Problem description: Return all of the data exactly as written, without the pictures.

Data under study:

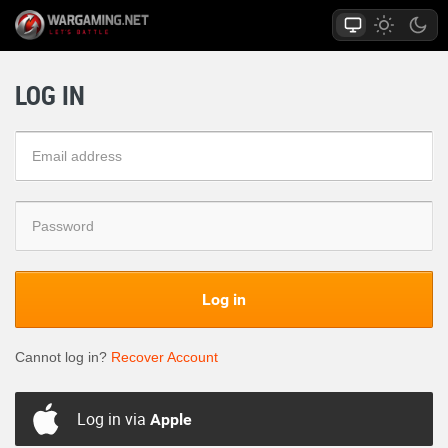
LOG IN
Log in
Cannot log in?
Recover Account
Log in via
Apple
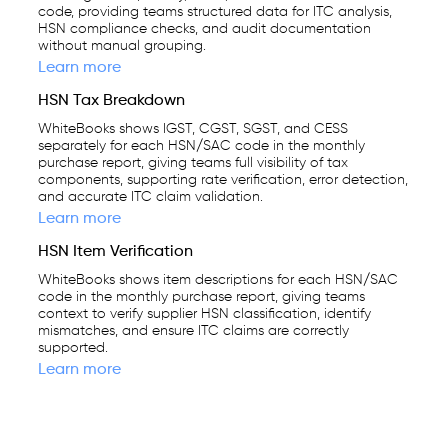
code, providing teams structured data for ITC analysis,
HSN compliance checks, and audit documentation
without manual grouping.
Learn more
HSN Tax Breakdown
WhiteBooks shows IGST, CGST, SGST, and CESS
separately for each HSN/SAC code in the monthly
purchase report, giving teams full visibility of tax
components, supporting rate verification, error detection,
and accurate ITC claim validation.
Learn more
HSN Item Verification
WhiteBooks shows item descriptions for each HSN/SAC
code in the monthly purchase report, giving teams
context to verify supplier HSN classification, identify
mismatches, and ensure ITC claims are correctly
supported.
Learn more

Written reply:
LOG IN
Log in
Cannot log in?
Recover Account
Log in via
Apple
code, providing teams structured data for ITC analysis,
HSN compliance checks, and audit documentation
without manual grouping.
Learn more
HSN Tax Breakdown
WhiteBooks shows IGST, CGST, SGST, and CESS
separately for each HSN/SAC code in the monthly
purchase report, giving teams full visibility of tax
components, supporting rate verification, error detection,
and accurate ITC claim validation.
Learn more
HSN Item Verification
WhiteBooks shows item descriptions for each HSN/SAC
code in the monthly purchase report, giving teams
context to verify supplier HSN classification, identify
mismatches, and ensure ITC claims are correctly
supported.
Learn more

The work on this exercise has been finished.